Rear three-quarter view of Porsche 911 GT3 (type 992)
The 911 GT3 (type 992) is the latest and fastest version of the GT3. Its swan neck rear wing is just one of its many head-turning innovations
What is the Porsche 992 GT3?Since 2021, the type 992 generation of the 911 GT3 and its Touring variant has been on sale – a car that continues to dive ever deeper into the vast reservoir of Porsche Motorsport knowledge. It kept the 4.0-litre engine, now tuned to 510PS, but introduced double wishbone front suspension for the first time on a production 911. Downforce has been dramatically increased by way of a new swan neck rear wing, a functional rear diffuser and an adjustable front diffuser, all taken from the 911 RSR racecar.

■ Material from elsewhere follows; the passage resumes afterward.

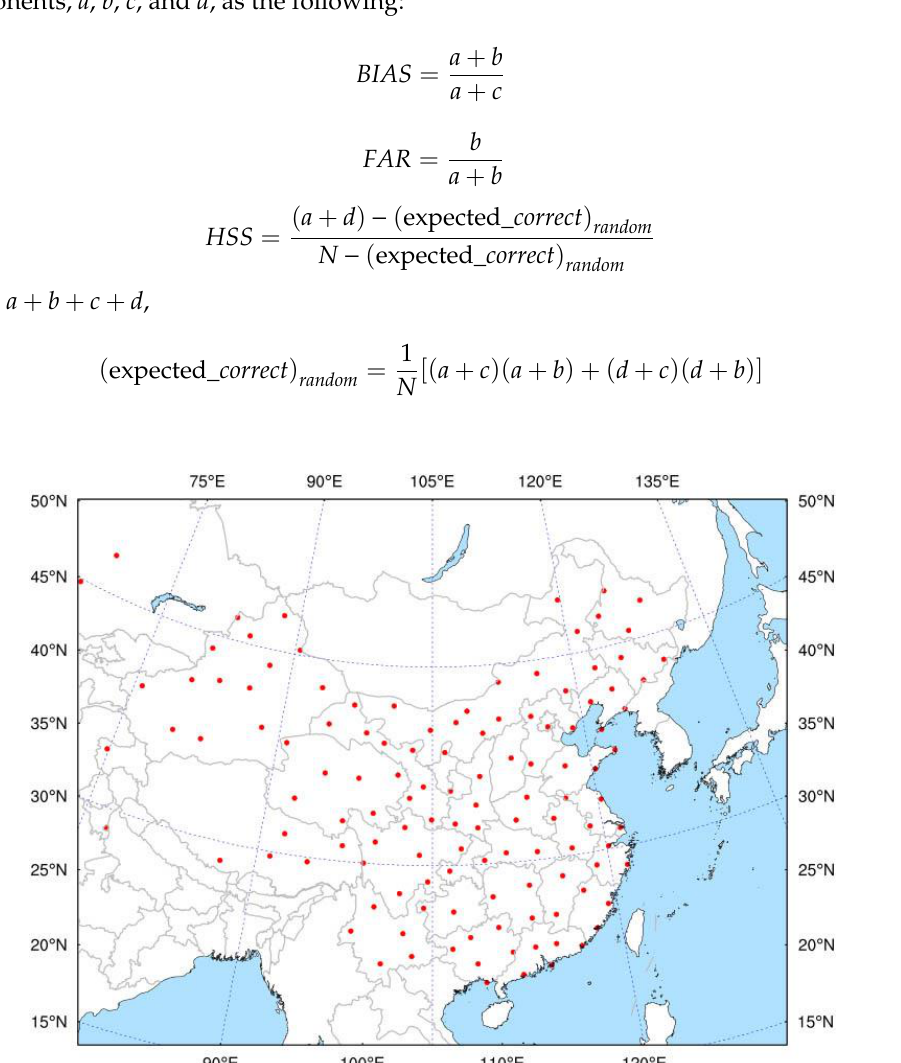
Figure 2. Conventional sounding observations in Domain 1 of the RMAPS-ST used for verification and evaluation in the data assimilation experiments. Table 2. Contingency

Porsche 911 GT3 (type 992) taking off over Nürburgring crest
In 2021, Porsche test driver Lars Kern went under the seven-minute mark around the Nordschleife at the Nürburgring in a 911 GT3 (type 992)
As an indication of how far the GT3 has evolved since the first time we saw it appear back in 1999 was in early 2021. That’s when Porsche test driver Lars Kern, who holds many Porsche lap records at the Nürburgring, took the 992 model onto the Nordschleife at the Nürburgring and set a lap time of 6min 59.927sec – more than a minute faster than the 996 GT3 on the same circuit. Meanwhile, 2022 saw the introduction of the new GT3 RS. Its 4.0-litre, high-revving, naturally aspirated 525PS engine can sprint from 0-100km/h in just 3.2 seconds. A sportscar that Porsche test driver Jörg Bergmeister calls “the best-handling 911 road car ever on a racetrack” – although, being street-legal, the 911 GT3 RS is every bit as happy on the road. Just like all GT3 models.With every new version of the 911 GT3, engineers continue to further push the boundaries of what a sportscar can achieve. Each new GT3 will continue to evolve, with lessons learned from relentless competition on racing circuits around the world and applying new techniques and technologies to cars that thrill drivers on the open road. Motorsport is deep within Porsche DNA, alongside engineering and performance excellence. It’s hard to imagine a clearer indication of this ethos than with the unrivalled history of the 911 GT3.